課題項目 1
一覧のうち、「Relative to the camera, where」を含む行から一覧の末尾までを、空行を除いて一行ずつ文字列にしたJSONリストとしてまとめてください。画像は答えに含めないでください。
....................
2015年5月24日
明治22年(1889)2月11日、大日本帝国憲法発布の日の朝、文部大臣森有礼(ありのり)(薩摩出身、41歳)は、永田町大臣官邸において、長州出身西野文太郎(23歳)に暗殺された。凶器は出刃包丁であった。西野はその場で警護の者によって仕込み杖で斬り殺された。
その西野文太郎の遺書とも言うべき2月8日付の父親、母親、そして弟妹への手紙が、驚くべきことに、事件直後の3月11日に出版された「刺客西野文太郎の伝」に掲載されている。
この出版の背景には、「国家の柱石、教育家の泰斗たる森大臣に不義非道なる刃を加えたる兇徒西野文太郎」とされているものの、暗殺者西野への発行人の共感があったことが推察される。
同書には「精神一到何事か成らざらんとは古聖の言なり。西野文太郎は恒にこの言を服膺し身は野に在ると官に在るとを問わず専ら攻学に意を注ぎ……其の読む所の書と云えば維新前後勤王愛国の為に忠死したる人々の遺書にあらざれば、近頃熱心に学び始めたるドイツ学の初歩なりしという。殊に同人の好んで読みたるは故吉田松陰の遺稿なる武教講録にて三度の食を廃することあるもこれが講読を廃したることなしとかや」「西野は勤王愛国の精神に富み、かつ将来なすあるの大志を抱きながら」などと西野が各所で持ち上げられている。
森有礼は英語国語化の主張、契約書締結結婚などに象徴される極端な欧化主義者であり、事件直前には、事実かどうか疑問視されているが、伊勢神宮ですだれをステッキで上げたり、拝殿に土足で上がったりする不敬事件を起こしたとされていたのである。
さて、筆者は映画「日本橋(玉三郎、高橋恵子)」→原作の泉鏡花「日本橋」→当時の日本橋を知ろうとの小村雪岱「日本橋檜物町」、長谷川時雨「旧聞日本橋」という経過をたどって国立国会図書館「近代デジタルライブラリー」にある本書に至った。PDF形式というのであろうか、当時出版されたものの写真版である。文章は変体仮名が使われており、手紙は候文である。まずは一般にはなかなかお眼にかかれるものではないであろうから、テロリストの家族あての遺書がいかなるものなのか、読みやすく書き直して披露させていただこう。
....................
課題項目 2
次の(a)〜(c)がそれぞれ提示文の内容と一致するかを「はい」か「いいえ」で答え、判断の決め手となる提示文の語句をそのまま引用してください。
(a) 森有礼は大日本帝国憲法発布の日の朝に暗殺された。
(b) 暗殺に使われた凶器は仕込み杖であった。
(c) 「刺客西野文太郎の伝」は事件直後の3月11日に出版された。

掲載一覧
....................
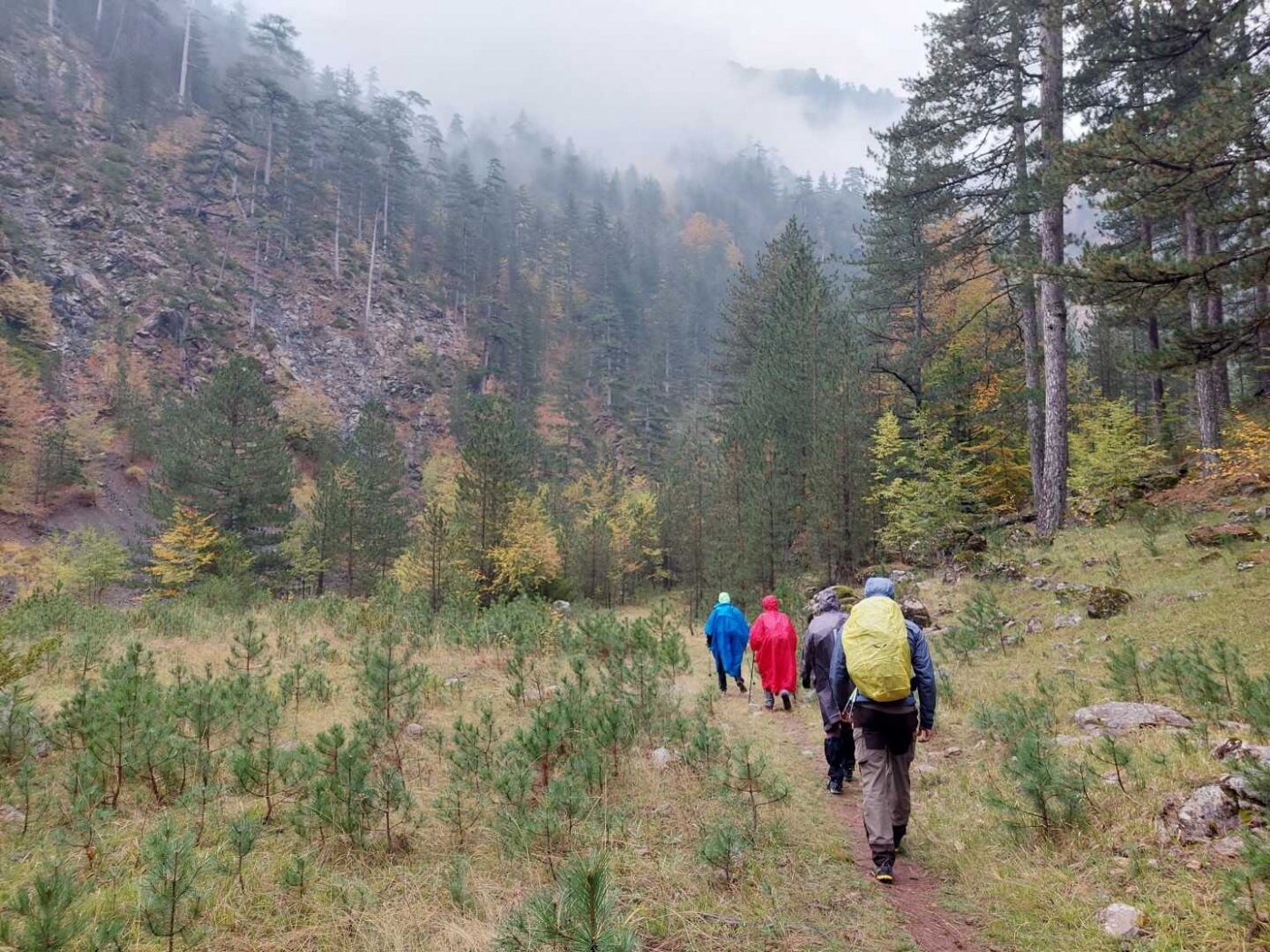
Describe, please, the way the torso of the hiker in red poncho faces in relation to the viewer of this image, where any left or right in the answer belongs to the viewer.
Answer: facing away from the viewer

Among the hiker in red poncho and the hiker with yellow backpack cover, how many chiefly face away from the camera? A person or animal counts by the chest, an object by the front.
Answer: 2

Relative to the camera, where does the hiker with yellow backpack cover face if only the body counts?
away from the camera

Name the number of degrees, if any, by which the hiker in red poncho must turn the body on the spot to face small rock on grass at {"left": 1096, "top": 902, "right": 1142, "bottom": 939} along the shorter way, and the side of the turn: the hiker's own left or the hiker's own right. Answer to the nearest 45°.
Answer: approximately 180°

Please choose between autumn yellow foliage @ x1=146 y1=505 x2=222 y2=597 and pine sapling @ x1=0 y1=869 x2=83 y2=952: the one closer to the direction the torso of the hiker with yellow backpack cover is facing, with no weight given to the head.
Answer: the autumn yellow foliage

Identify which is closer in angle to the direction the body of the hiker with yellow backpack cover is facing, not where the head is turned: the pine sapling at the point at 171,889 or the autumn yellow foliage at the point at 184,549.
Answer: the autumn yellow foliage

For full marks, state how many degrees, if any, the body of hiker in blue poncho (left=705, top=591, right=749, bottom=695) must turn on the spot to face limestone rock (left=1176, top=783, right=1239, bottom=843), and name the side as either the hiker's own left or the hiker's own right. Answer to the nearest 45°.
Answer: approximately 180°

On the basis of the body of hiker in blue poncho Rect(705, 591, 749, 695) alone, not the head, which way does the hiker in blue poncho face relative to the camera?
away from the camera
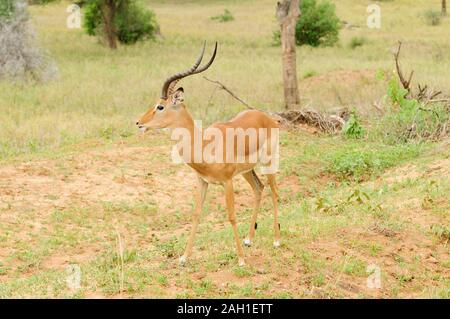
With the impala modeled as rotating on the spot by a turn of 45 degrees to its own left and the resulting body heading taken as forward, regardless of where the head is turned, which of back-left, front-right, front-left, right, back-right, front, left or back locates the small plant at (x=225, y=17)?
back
....................
解答欄 1
[
  "Relative to the camera, where does the hiker with yellow backpack cover face if only the body counts?",
  "away from the camera",
  "Name the number of degrees, if any, by which the hiker in red poncho must turn the body on the spot to face small rock on grass at {\"left\": 1096, \"top\": 902, \"right\": 1142, \"bottom\": 939} along the shorter way, and the side of the turn: the hiker's own left or the hiker's own right. Answer to the nearest 45°.",
  "Answer: approximately 180°",
  "Please choose between autumn yellow foliage @ x1=146 y1=505 x2=222 y2=597 and pine sapling @ x1=0 y1=869 x2=83 y2=952: the one closer to the direction the torso of the hiker with yellow backpack cover is facing, with no weight given to the head.",
  "Answer: the autumn yellow foliage",
  "Identify which is closer in angle to the direction the body of the hiker with yellow backpack cover is facing, not where the head is turned: the pine sapling at the point at 171,889 or the autumn yellow foliage at the point at 184,549.",
  "Answer: the autumn yellow foliage",
  "For full marks, state how many degrees, if any, the body of hiker in blue poncho (left=705, top=591, right=749, bottom=695) must turn on the spot to face limestone rock (left=1176, top=783, right=1239, bottom=843), and name the side as either the hiker's own left or the hiker's own right. Answer to the nearest 45°.",
  "Answer: approximately 180°",
  "On the basis of the body of hiker in blue poncho Rect(705, 591, 749, 695) alone, not the head, which way does the hiker in blue poncho face relative to the camera?",
  "away from the camera",
  "With the impala modeled as rotating on the spot by a turn of 45 degrees to its own left and the resulting body heading taken as forward, regardless of where the head is turned, which of back-left, front-right, front-left, right, back-right, front, left or back locates the small plant at (x=225, y=17)?",
  "back"
]

解答欄 2
(a) はい。「明治22年(1889)2月11日、大日本帝国憲法発布の日の朝、文部大臣森有礼(ありのり)(薩摩出身、41歳)は、永田町大臣官邸において、長州出身西野文太郎(23歳)に暗殺された。」
(b) いいえ。「凶器は出刃包丁であった。」
(c) はい。「事件直後の3月11日に出版された「刺客西野文太郎の伝」」